La République démocratique du Congo a profité de sa présidence du Conseil de sécurité des Nations unies pour porter un message fort en faveur d’une prévention plus efficace des conflits. À New York, la ministre d’État, ministre des Affaires étrangères, de la Coopération internationale, de la Francophonie et des Congolais de l’étranger, Thérèse Kayikwamba Wagner, a exhorté la communauté internationale à privilégier l’action en amont plutôt que la gestion des crises une fois qu’elles ont éclaté.
Intervenant lors du débat public consacré au renforcement des mécanismes de règlement pacifique des différends, la cheffe de la diplomatie congolaise a rappelé que les outils juridiques et diplomatiques existent déjà. Selon elle, le véritable défi réside désormais dans leur application cohérente et dans la volonté politique des États de les faire respecter. « La meilleure résolution d’un conflit est encore celle qui aura permis qu’il n’éclate jamais », a déclaré Thérèse Kayikwamba Wagner, résumant ainsi la vision défendue par la RDC devant les membres du Conseil de sécurité.

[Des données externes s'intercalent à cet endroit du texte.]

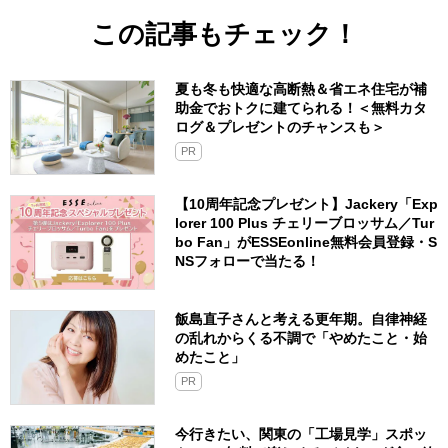
この記事もチェック！
夏も冬も快適な高断熱＆省エネ住宅が補
助金でおトクに建てられる！＜無料カタ
ログ＆プレゼントのチャンスも＞
PR
【10周年記念プレゼント】Jackery「Exp
lorer 100 Plus チェリーブロッサム／Tur
bo Fan」がESSEonline無料会員登録・S
NSフォローで当たる！
飯島直子さんと考える更年期。自律神経
の乱れからくる不調で「やめたこと・始
めたこと」
PR
今行きたい、関東の「工場見学」スポッ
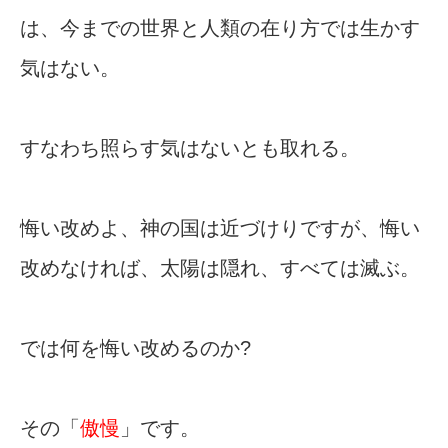
は、今までの世界と人類の在り方では生かす
気はない。
すなわち照らす気はないとも取れる。
悔い改めよ、神の国は近づけりですが、悔い
改めなければ、太陽は隠れ、すべては滅ぶ。
では何を悔い改めるのか?
その「
傲慢
」です。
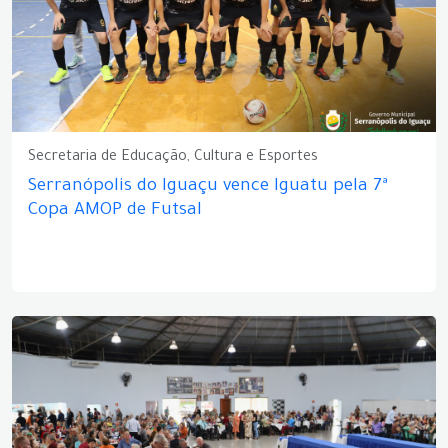
Secretaria de Educação, Cultura e Esportes
Serranópolis do Iguaçu vence Iguatu pela 7ª
Copa AMOP de Futsal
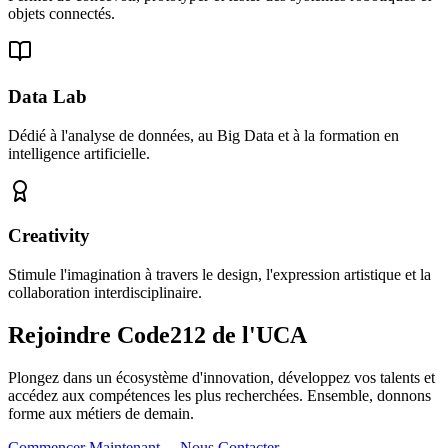
objets connectés.
Data Lab
Dédié à l'analyse de données, au Big Data et à la formation en
intelligence artificielle.
Creativity
Stimule l'imagination à travers le design, l'expression artistique et la
collaboration interdisciplinaire.
Rejoindre Code212 de l'UCA
Plongez dans un écosystème d'innovation, développez vos talents et
accédez aux compétences les plus recherchées. Ensemble, donnons
forme aux métiers de demain.
Commencer Maintenant
→
Nous Contacter
→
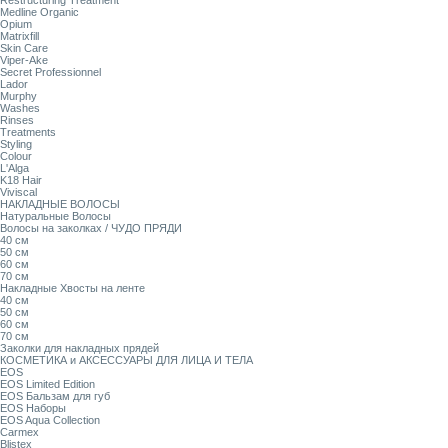
Restructuring Treatment
Medline Organic
Opium
Matrixfill
Skin Care
Viper-Ake
Secret Professionnel
Lador
Murphy
Washes
Rinses
Treatments
Styling
Colour
L'Alga
K18 Hair
Viviscal
НАКЛАДНЫЕ ВОЛОСЫ
Натуральные Волосы
Волосы на заколках / ЧУДО ПРЯДИ
40 см
50 см
60 см
70 см
Накладные Хвосты на ленте
40 см
50 см
60 см
70 см
Заколки для накладных прядей
КОСМЕТИКА и АКСЕССУАРЫ ДЛЯ ЛИЦА И ТЕЛА
EOS
EOS Limited Edition
EOS Бальзам для губ
EOS Наборы
EOS Aqua Collection
Carmex
Blistex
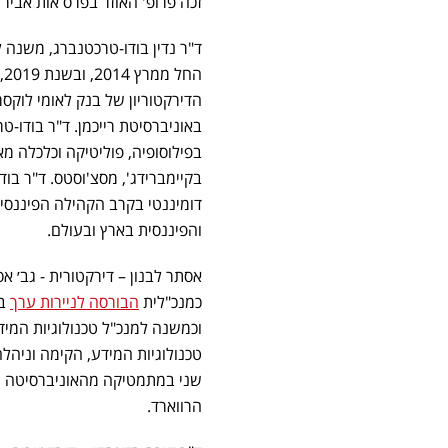
זכה פרופ' האוזר בפרס אות אביר 
ד"ר נדין בודו-טרכטנברג, משנה ל
ה
הדירקטוריון של בנק לאומי לוקס
באוניברסיטת רייכמן. ד"ר בודו-
בפילוסופיה, פוליטיקה וכלכלה מ
דומיננטי בקרב הקהילה הפיננסי
והפיננסית בארץ ובעולם.
כמנכ"לית
הבורסה לניירות ערך
וכמשנה למנכ"ל טכנולוגיות המיד
טכנולוגיות המידע, הקימה וניהלה
שני במתמטיקה מהאוניברסיטה הע
הרווארד.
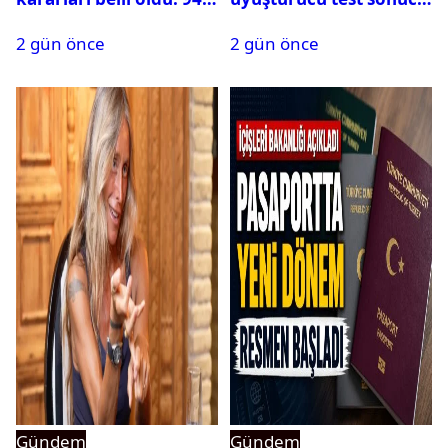
isim terfi etti
belli oldu
2 gün önce
2 gün önce
Gündem
Gündem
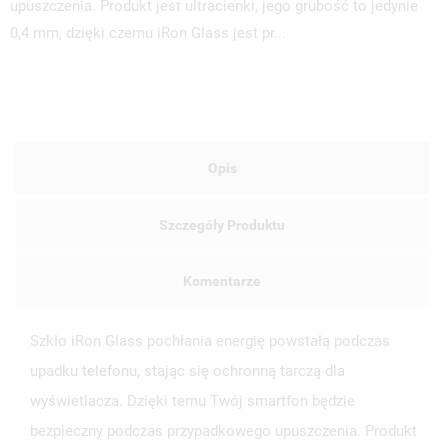
upuszczenia. Produkt jest ultracienki, jego grubość to jedynie
0,4 mm, dzięki czemu iRon Glass jest pr...
Opis
Szczegóły Produktu
Komentarze
Szkło iRon Glass pochłania energię powstałą podczas
upadku telefonu, stając się ochronną tarczą dla
wyświetlacza. Dzięki temu Twój smartfon będzie
bezpieczny podczas przypadkowego upuszczenia. Produkt
UTWÓRZ LISTĘ ŻYCZEŃ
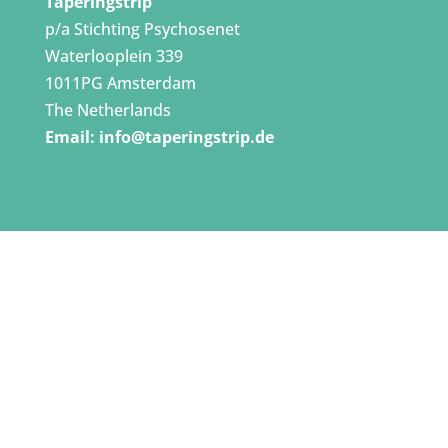
Taperingstrip
p/a Stichting Psychosenet
Waterlooplein 339
1011PG Amsterdam
The Netherlands
Email:
info@taperingstrip.de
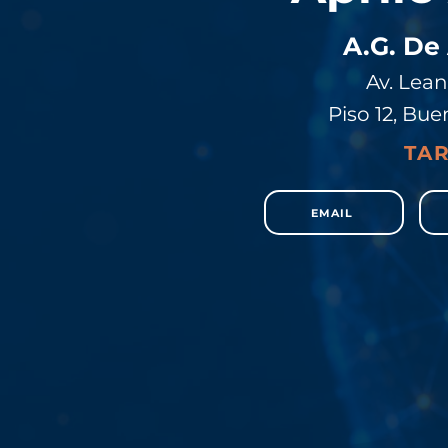
A.G. De
Av. Lea
Piso 12, Bue
TAR
EMAIL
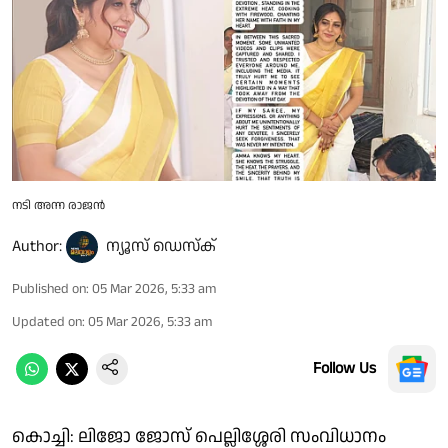
നടി അന്ന രാജൻ
Author:
ന്യൂസ് ഡെസ്ക്
Published on
:
05 Mar 2026, 5:33 am
Updated on
:
05 Mar 2026, 5:33 am
Follow Us
കൊച്ചി: ലിജോ ജോസ് പെല്ലിശ്ശേരി സംവിധാനം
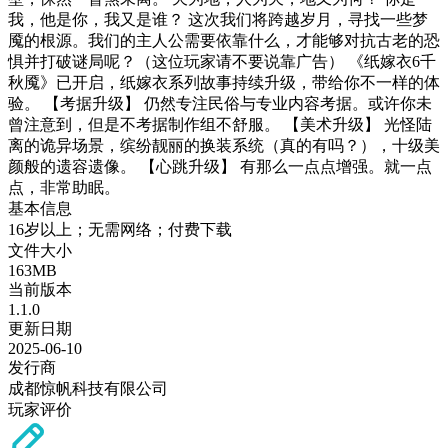
我，他是你，我又是谁？ 这次我们将跨越岁月，寻找一些梦
魇的根源。我们的主人公需要依靠什么，才能够对抗古老的恐
惧并打破谜局呢？（这位玩家请不要说靠广告） 《纸嫁衣6千
秋魇》已开启，纸嫁衣系列故事持续升级，带给你不一样的体
验。 【考据升级】 仍然专注民俗与专业内容考据。或许你未
曾注意到，但是不考据制作组不舒服。 【美术升级】 光怪陆
离的诡异场景，缤纷靓丽的换装系统（真的有吗？），十级美
颜般的遗容遗像。 【心跳升级】 有那么一点点增强。就一点
点，非常助眠。
基本信息
16岁以上；无需网络；付费下载
文件大小
163MB
当前版本
1.1.0
更新日期
2025-06-10
发行商
成都惊帆科技有限公司
玩家评价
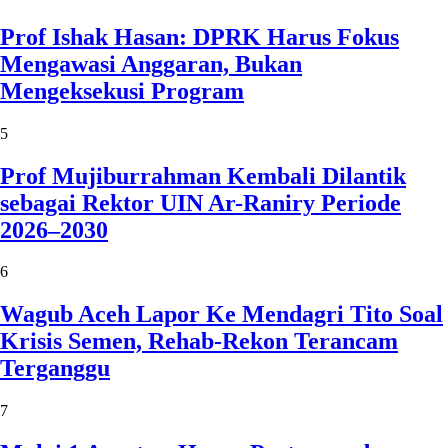
Prof Ishak Hasan: DPRK Harus Fokus
Mengawasi Anggaran, Bukan
Mengeksekusi Program
5
Prof Mujiburrahman Kembali Dilantik
sebagai Rektor UIN Ar-Raniry Periode
2026–2030
6
Wagub Aceh Lapor Ke Mendagri Tito Soal
Krisis Semen, Rehab-Rekon Terancam
Terganggu
7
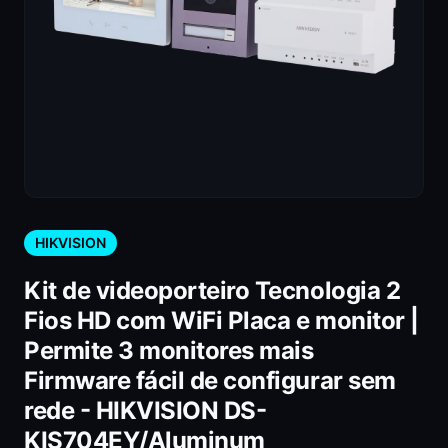
HIKVISION
Kit de videoporteiro Tecnologia 2
Fios HD com WiFi Placa e monitor |
Permite 3 monitores mais
Firmware fácil de configurar sem
rede - HIKVISION DS-
KIS704EY/Aluminum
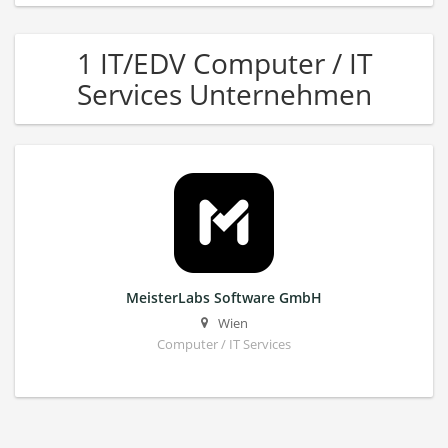
1 IT/EDV Computer / IT
Services Unternehmen
MeisterLabs Software GmbH
Wien
Computer / IT Services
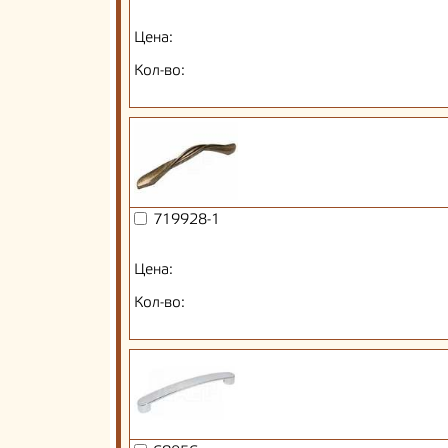
Цена:
Кол-во:
719928-1
Цена:
Кол-во:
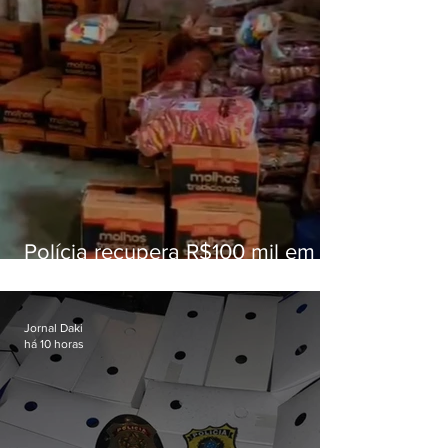
Polícia recupera R$100 mil em
carga roubada na Baixada
Fluminense
Jornal Daki
há 10 horas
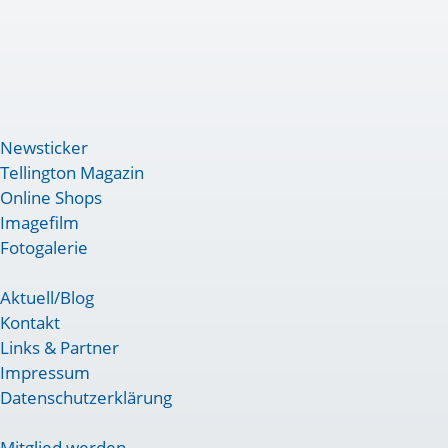
Newsticker
Tellington Magazin
Online Shops
Imagefilm
Fotogalerie
Aktuell/Blog
Kontakt
Links & Partner
Impressum
Datenschutzerklärung
Mitglied werden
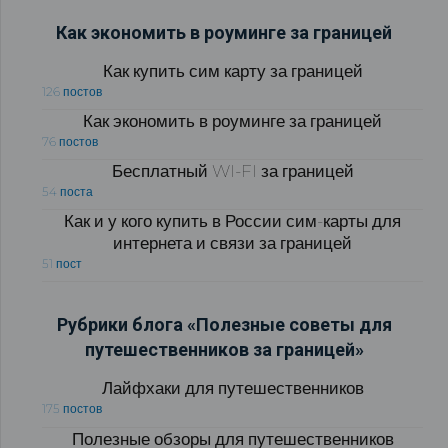
Как экономить в роуминге за границей
Как купить сим карту за границей
126 постов
Как экономить в роуминге за границей
76 постов
Бесплатный WI-FI за границей
54 поста
Как и у кого купить в России сим-карты для
интернета и связи за границей
51 пост
Рубрики блога «Полезные советы для
путешественников за границей»
Лайфхаки для путешественников
175 постов
Полезные обзоры для путешественников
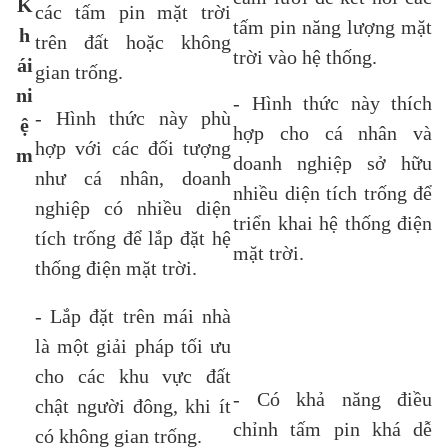
K
các tấm pin mặt trời
tấm pin năng lượng mặt
h
trên đất hoặc không
trời vào hệ thống.
ái
gian trống.
ni
- Hình thức này thích
- Hình thức này phù
ệ
hợp cho cá nhân và
hợp với các đối tượng
m
doanh nghiệp sở hữu
như cá nhân, doanh
nhiều diện tích trống để
nghiệp có nhiều diện
triển khai hệ thống điện
tích trống để lắp đặt hệ
mặt trời.
thống điện mặt trời.
- Lắp đặt trên mái nhà
là một giải pháp tối ưu
cho các khu vực đất
- Có khả năng điều
chật người đông, khi ít
chỉnh tấm pin khá dễ
có không gian trống.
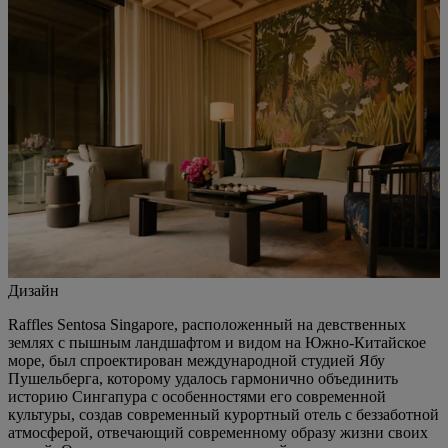
Дизайн
Raffles Sentosa Singapore, расположенный на девственных
землях с пышным ландшафтом и видом на Южно-Китайское
море, был спроектирован международной студией Ябу
Пушельберга, которому удалось гармонично объединить
историю Сингапура с особенностями его современной
культуры, создав современный курортный отель с беззаботной
атмосферой, отвечающий современному образу жизни своих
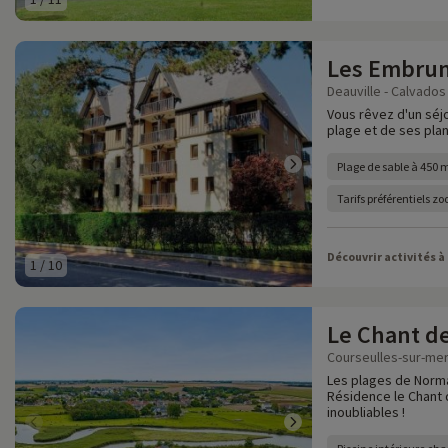
Les Embru
Deauville - Calvados 
Vous rêvez d'un séjo
plage et de ses pla
Plage de sable à 450 
Tarifs préférentiels z
Découvrir activités à
1
/
10
Le Chant d
Courseulles-sur-mer
Les plages de Norman
Résidence le Chant
inoubliables !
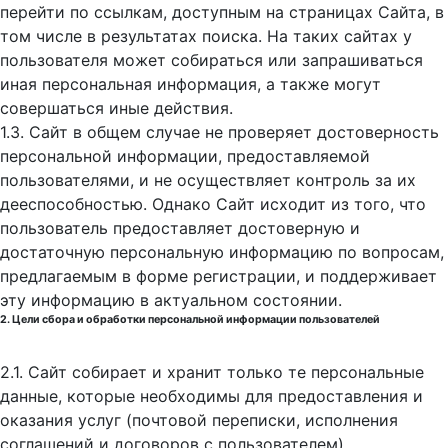
перейти по ссылкам, доступным на страницах Сайта, в
том числе в результатах поиска. На таких сайтах у
пользователя может собираться или запрашиваться
иная персональная информация, а также могут
совершаться иные действия.
1.3. Сайт в общем случае не проверяет достоверность
персональной информации, предоставляемой
пользователями, и не осуществляет контроль за их
дееспособностью. Однако Сайт исходит из того, что
пользователь предоставляет достоверную и
достаточную персональную информацию по вопросам,
предлагаемым в форме регистрации, и поддерживает
эту информацию в актуальном состоянии.
2. Цели сбора и обработки персональной информации пользователей
2.1. Сайт собирает и хранит только те персональные
данные, которые необходимы для предоставления и
оказания услуг (почтовой переписки, исполнения
соглашений и договоров с пользователем).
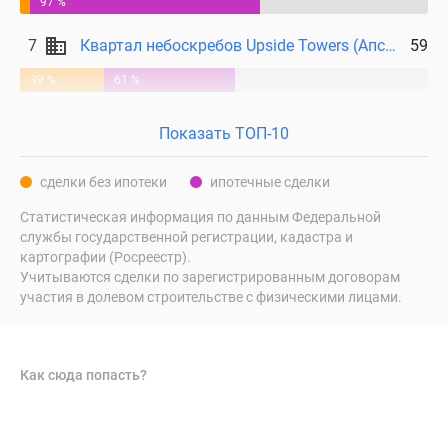
97 %
поселки
7
Квартал небоскребов Upside Towers (Апсайд Тауерс)
59
у
водоема
39 %
61 %
Коттеджные
поселки
Показать ТОП-10
в
ипотеку
сделки без ипотеки
ипотечные сделки
Бизнес-
центры
Статистическая информация по данным Федеральной
Коттеджи
службы государственной регистрации, кадастра и
картографии (Росреестр).
Скидки
Учитываются сделки по зарегистрированным договорам
и
участия в долевом строительстве с физическими лицами.
акции
Макс
Как сюда попасть?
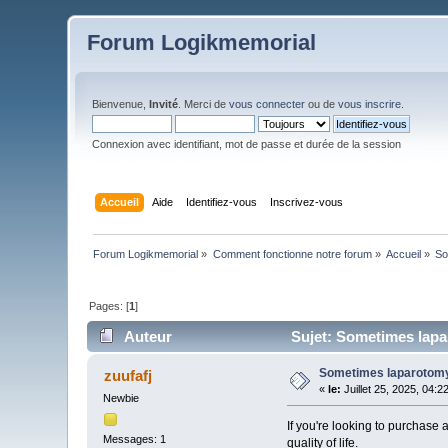
Forum Logikmemorial
Bienvenue,
Invité
. Merci de
vous connecter
ou de
vous inscrire
.
Connexion avec identifiant, mot de passe et durée de la session
Accueil
Aide
Identifiez-vous
Inscrivez-vous
Forum Logikmemorial
»
Comment fonctionne notre forum
»
Accueil
»
So
Pages: [
1
]
Auteur
Sujet: Sometimes lapar
Sometimes laparotomy t
zuufafj
«
le:
Juillet 25, 2025, 04:2
Newbie
If you're looking to purchase a
Messages: 1
quality of life.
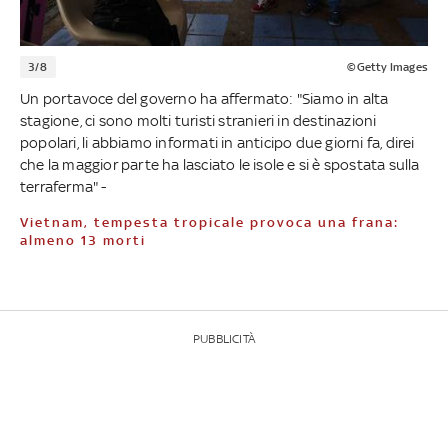
3/8
©Getty Images
Un portavoce del governo ha affermato: "Siamo in alta
stagione, ci sono molti turisti stranieri in destinazioni
popolari, li abbiamo informati in anticipo due giorni fa, direi
che la maggior parte ha lasciato le isole e si è spostata sulla
terraferma" -
Vietnam, tempesta tropicale provoca una frana:
almeno 13 morti
PUBBLICITÀ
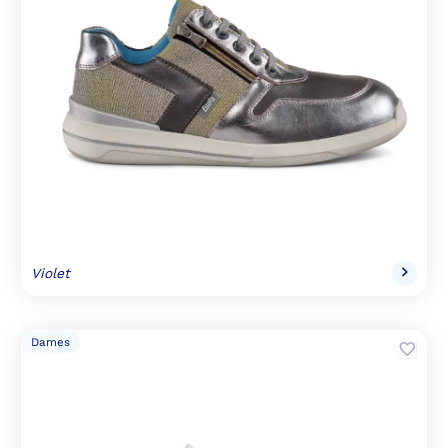
Violet
Dames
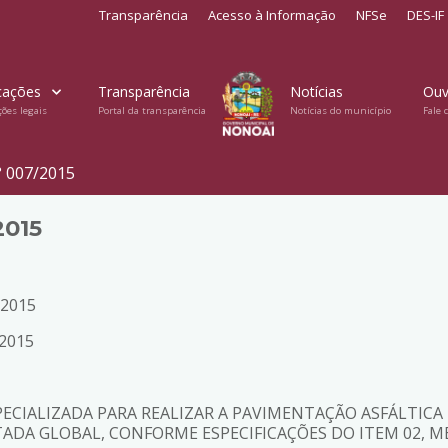
Transparência
Acesso à Informação
NFSe
DES-IF
cações
Transparência
Notícias
Ouv
ções legais
Portal da transparência
Notícias do município
Fale 
 007/2015
2015
/2015
2015
ECIALIZADA PARA REALIZAR A PAVIMENTAÇÃO ASFÁLTICA 
ITADA GLOBAL, CONFORME ESPECIFICAÇÕES DO ITEM 02, M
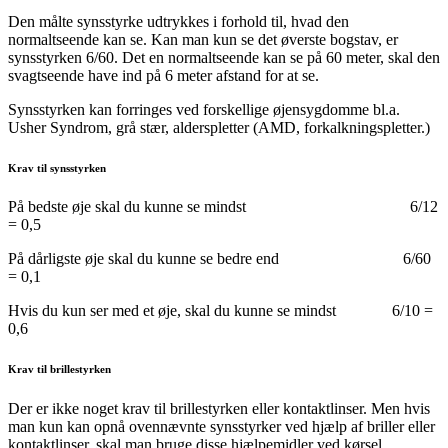
Den målte synsstyrke udtrykkes i forhold til, hvad den
normaltseende kan se. Kan man kun se det øverste bogstav, er
synsstyrken 6/60. Det en normaltseende kan se på 60 meter, skal den
svagtseende have ind på 6 meter afstand for at se.
Synsstyrken kan forringes ved forskellige øjensygdomme bl.a.
Usher Syndrom, grå stær, alderspletter (AMD, forkalkningspletter.)
Krav til synsstyrken
På bedste øje skal du kunne se mindst 6/12
= 0,5
På dårligste øje skal du kunne se bedre end 6/60
= 0,1
Hvis du kun ser med et øje, skal du kunne se mindst 6/10 =
0,6
Krav til brillestyrken
Der er ikke noget krav til brillestyrken eller kontaktlinser. Men hvis
man kun kan opnå ovennævnte synsstyrker ved hjælp af briller eller
kontaktlinser, skal man bruge disse hjælpemidler ved kørsel.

La ministre congolaise a articulé son plaidoyer autour de trois priorités majeures. Elle a d’abord appelé les Nations unies à faire de la prévention des conflits un véritable réflexe collectif, en utilisant plus systématiquement les mécanismes prévus par la Charte des Nations unies. Elle a ensuite insisté sur la nécessité d’assurer un meilleur suivi des résolutions adoptées par le Conseil de sécurité. Pour Kinshasa, une résolution ne peut produire des effets que si elle est accompagnée d’un mécanisme de mise en œuvre, de responsabilités clairement définies et d’une capacité à sanctionner le non-respect des engagements.
Enfin, Thérèse Kayikwamba Wagner a plaidé pour le renforcement des organes subsidiaires du Conseil de sécurité, des mécanismes de surveillance et des dispositifs de médiation, qu’elle considère comme des instruments indispensables pour prévenir durablement les conflits. La cheffe de la diplomatie congolaise a également mis en avant le rôle des organisations régionales, particulièrement en Afrique. Selon elle, la coopération entre les Nations unies et les organisations continentales permet d’agir plus rapidement, avec une meilleure connaissance des réalités locales et une plus grande efficacité dans la prévention des crises.
Elle a estimé que cette complémentarité constitue un levier essentiel pour renforcer l’architecture internationale de paix et de sécurité. Au-delà des principes généraux, l’intervention de Thérèse Kayikwamba Wagner trouve un écho particulier dans le contexte sécuritaire que traverse la République démocratique du Congo. Kinshasa continue de réclamer l’application effective de la résolution 2773 du Conseil de sécurité, qui condamne l’offensive du mouvement AFC/M23 dans l’est du pays, exige le retrait des forces rwandaises du territoire congolais et appelle à un cessez-le-feu immédiat.
Adoptée à l’unanimité sous le Chapitre VII de la Charte des Nations unies, cette résolution demeure, pour les autorités congolaises, un cadre juridique majeur. Toutefois, malgré son adoption et son intégration dans les discussions diplomatiques menées à Washington et à Doha, plusieurs de ses dispositions restent encore sans application concrète sur le terrain. Pendant ce temps, les combats se poursuivent dans les provinces du Nord-Kivu et du Sud-Kivu, provoquant de nouveaux déplacements de populations, des pertes en vies humaines et une aggravation de la crise humanitaire.
À travers cette intervention, la RDC a voulu rappeler que la crédibilité du Conseil de sécurité ne se mesure pas uniquement au nombre de résolutions qu’il adopte, mais surtout à sa capacité à faire respecter les décisions qu’il prend. Pour Kinshasa, la prévention des conflits passe autant par une diplomatie proactive que par une mise en œuvre rigoureuse des engagements internationaux. Un message qui résonne avec l’expérience de la RDC, où les défis sécuritaires persistent malgré l’existence de nombreux instruments juridiques et diplomatiques destinés à rétablir une paix durable.